For all their ingratitude, though, Albertans will take the $1.6-billion bailout that Trudeau has provided the Alberta oilpatch. And a capital-intensive oilpatch will make liberal use of the $15-billion program of federal tax relief for corporate buyers of modernized equipment that Ottawa created last year, largely in response to oilpatch demands.

A resurgent, witless Alberta separatist moment has yet to grasp that Alberta’s oil would be even more landlocked, if such a thing is possible, after sovereignty. And that Ottawa would have to kill a Trans Mountain pipeline expansion of chief benefit to a jurisdiction no longer Canadian.

A sovereign Alberta would also be stuck with the entire tab for an estimated $260-billion cost to clean up the oilpatch. And the introduction of an Alberta retail sales tax would be an inevitable consequence of Alberta independence.

Time is running out for the Alberta oil resource as a mainstay of the economy, unless the oilpatch is reinvented. McKinsey & Co., the global consulting firm, has estimated that global oil demand could peak as early as 2030.

This month, the International Energy Agency (IEA) forecast plummeting demand for gasoline and diesel fuels by 2040.

Yet during that same period, the IEA forecasts, there will be double-digit annual increases in demand for ethane, naphtha and liquified natural gas (LNG). The IEA also expects surging demand for specialized petrochemicals.

Which means that petroleum is not a “sunset industry,” as so many believe.

Alberta has a golden opportunity to upgrade its rudimentary network of oil refineries and petrochemicals facilities. That network can be expanded and upgraded with 21st-century technology to make Alberta the world’s most efficient producer of aviation fuels and specialty chemicals, rather than its current status as an oil equivalent to a mere drawer of water.

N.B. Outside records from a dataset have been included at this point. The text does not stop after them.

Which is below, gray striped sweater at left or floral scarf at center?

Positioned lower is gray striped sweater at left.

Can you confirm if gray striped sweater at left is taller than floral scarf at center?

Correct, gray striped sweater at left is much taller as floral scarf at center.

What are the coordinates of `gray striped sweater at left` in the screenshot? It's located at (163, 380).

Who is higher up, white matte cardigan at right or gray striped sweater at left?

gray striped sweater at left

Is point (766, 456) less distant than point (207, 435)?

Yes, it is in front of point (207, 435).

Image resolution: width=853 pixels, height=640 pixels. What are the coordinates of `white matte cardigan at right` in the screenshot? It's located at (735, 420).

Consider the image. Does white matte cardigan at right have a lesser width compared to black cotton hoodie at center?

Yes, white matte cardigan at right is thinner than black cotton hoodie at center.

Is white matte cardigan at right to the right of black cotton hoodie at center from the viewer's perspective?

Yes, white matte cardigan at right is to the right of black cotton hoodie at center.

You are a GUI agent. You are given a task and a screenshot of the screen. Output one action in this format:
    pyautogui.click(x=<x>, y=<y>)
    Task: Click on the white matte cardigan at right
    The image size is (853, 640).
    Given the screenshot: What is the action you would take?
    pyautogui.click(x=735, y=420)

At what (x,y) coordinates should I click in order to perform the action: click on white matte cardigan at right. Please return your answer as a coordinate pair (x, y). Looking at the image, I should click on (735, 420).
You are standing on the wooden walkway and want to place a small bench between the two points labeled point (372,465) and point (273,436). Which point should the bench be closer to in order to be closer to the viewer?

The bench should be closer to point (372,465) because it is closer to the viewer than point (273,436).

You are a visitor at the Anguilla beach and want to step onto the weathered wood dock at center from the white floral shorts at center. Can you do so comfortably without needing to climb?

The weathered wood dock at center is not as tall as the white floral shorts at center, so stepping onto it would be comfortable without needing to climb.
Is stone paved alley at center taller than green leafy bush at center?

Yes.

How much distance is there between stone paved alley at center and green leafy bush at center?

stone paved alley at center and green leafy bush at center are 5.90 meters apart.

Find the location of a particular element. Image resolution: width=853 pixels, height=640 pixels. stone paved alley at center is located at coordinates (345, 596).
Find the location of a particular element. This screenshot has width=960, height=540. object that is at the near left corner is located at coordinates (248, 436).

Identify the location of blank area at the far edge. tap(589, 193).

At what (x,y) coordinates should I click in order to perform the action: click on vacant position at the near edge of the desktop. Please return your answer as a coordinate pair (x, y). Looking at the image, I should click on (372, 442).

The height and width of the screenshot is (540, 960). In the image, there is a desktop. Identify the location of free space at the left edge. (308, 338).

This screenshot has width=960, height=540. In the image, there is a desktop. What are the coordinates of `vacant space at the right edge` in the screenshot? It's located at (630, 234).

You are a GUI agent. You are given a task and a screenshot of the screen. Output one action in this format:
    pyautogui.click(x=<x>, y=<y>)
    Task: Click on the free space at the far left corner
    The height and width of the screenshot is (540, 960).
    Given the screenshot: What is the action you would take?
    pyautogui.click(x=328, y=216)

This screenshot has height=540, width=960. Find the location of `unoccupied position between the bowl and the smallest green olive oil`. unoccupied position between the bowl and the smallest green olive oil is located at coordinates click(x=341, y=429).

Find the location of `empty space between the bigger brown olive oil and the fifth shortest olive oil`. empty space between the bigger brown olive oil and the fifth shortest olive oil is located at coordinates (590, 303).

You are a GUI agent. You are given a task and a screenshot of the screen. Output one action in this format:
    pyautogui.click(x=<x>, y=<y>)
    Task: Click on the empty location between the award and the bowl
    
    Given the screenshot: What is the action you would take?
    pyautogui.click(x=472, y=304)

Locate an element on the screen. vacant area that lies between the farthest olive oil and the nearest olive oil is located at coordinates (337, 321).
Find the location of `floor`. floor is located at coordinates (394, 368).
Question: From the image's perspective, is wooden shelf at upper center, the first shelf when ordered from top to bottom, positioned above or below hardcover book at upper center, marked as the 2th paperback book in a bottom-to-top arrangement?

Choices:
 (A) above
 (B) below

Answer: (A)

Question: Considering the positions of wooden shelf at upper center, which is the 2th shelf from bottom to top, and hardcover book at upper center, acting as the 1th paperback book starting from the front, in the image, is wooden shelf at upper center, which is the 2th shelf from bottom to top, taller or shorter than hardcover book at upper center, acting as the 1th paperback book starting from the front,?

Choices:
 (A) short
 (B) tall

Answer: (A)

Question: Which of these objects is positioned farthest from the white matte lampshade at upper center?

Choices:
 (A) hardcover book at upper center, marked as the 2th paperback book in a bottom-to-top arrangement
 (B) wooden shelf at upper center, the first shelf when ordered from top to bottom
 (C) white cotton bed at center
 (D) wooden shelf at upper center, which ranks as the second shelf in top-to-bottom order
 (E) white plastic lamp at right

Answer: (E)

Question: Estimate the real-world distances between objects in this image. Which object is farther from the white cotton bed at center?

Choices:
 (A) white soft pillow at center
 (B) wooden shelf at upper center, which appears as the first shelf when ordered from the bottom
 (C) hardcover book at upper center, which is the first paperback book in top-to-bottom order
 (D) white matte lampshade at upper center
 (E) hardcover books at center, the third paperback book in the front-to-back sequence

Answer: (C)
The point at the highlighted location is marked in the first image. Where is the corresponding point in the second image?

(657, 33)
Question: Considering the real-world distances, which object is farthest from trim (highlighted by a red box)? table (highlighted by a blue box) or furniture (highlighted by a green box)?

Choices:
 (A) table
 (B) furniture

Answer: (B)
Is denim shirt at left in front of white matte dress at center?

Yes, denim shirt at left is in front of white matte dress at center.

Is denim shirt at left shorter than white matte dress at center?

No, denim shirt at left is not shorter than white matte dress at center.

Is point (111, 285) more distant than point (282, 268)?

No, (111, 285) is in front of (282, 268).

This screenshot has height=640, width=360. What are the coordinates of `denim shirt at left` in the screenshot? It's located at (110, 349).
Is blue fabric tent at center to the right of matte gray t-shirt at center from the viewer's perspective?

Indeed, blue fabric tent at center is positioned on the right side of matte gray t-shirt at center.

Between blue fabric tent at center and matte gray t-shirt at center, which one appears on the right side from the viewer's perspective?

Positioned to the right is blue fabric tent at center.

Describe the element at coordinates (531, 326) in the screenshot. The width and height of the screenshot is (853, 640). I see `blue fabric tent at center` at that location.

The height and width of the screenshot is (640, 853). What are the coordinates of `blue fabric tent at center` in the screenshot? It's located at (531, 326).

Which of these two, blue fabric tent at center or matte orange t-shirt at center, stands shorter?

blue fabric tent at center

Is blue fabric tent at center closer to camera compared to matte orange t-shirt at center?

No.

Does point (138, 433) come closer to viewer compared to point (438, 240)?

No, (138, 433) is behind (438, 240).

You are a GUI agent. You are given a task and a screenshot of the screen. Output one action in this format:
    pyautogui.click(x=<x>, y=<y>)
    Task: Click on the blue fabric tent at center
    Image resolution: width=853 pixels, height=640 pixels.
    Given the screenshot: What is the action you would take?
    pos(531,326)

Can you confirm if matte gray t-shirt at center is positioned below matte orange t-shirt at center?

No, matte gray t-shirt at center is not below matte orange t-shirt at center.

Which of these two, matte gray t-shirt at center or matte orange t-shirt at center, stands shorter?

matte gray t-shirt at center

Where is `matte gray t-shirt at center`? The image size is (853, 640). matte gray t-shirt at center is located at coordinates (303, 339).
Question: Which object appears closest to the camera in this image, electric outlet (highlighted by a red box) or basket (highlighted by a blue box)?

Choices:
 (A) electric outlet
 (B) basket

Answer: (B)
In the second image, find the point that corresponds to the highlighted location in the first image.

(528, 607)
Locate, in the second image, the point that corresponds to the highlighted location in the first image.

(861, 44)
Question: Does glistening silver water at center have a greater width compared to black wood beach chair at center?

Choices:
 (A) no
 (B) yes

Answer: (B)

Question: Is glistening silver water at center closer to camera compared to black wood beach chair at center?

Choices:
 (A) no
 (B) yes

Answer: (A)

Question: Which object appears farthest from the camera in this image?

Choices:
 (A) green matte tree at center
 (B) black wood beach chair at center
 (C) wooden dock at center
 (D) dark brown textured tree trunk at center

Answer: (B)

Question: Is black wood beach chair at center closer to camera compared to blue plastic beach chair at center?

Highly refined product is far more profitable than tar-sands output. And it is easier than raw crude to export to world markets beyond Alberta’s sole export customer, the U.S.

But Alberta clings to its relatively primitive Athabasca oil resource. (It is an open-pit, strip-mining operation, after all). One thinks of Pittsburgh, a former world capital in steel as Calgary is to oil, that resisted the hard work of becoming a now-booming knowledge economy until almost every last steel mill had closed.

Instead of taking control of their destiny through economic diversification, as Peter Lougheed urged fellow Albertans to do when he was premier in the 1970s, many Albertans have opted for pointless anti-Ottawa “yellow jacket” protests. Those have been easily hijacked by an ugly congeries of Alberta separatists, xenophobes, white supremacists, one-world conspiracy theorists and Quebec-haters.

For the rest of the world, the “oil curse” – as old as the industry itself — refers to the abject poverty of people who see not a dime from the black gold under their feet.

But perhaps uniquely in Canada, the oil curse is an outpouring of bile and delusional thinking from Alberta every time the world oil price collapses. And that has been often in our history, given the notorious volatility of oil prices, over which not even the gods exert control.

Along with its abundance of blessings, Alberta has a weakness for blaming others for homegrown problems and missed opportunities. So, sadly, do many other parts of our country.

A long hard look in the mirror is the necessary start to making an end of our grievances.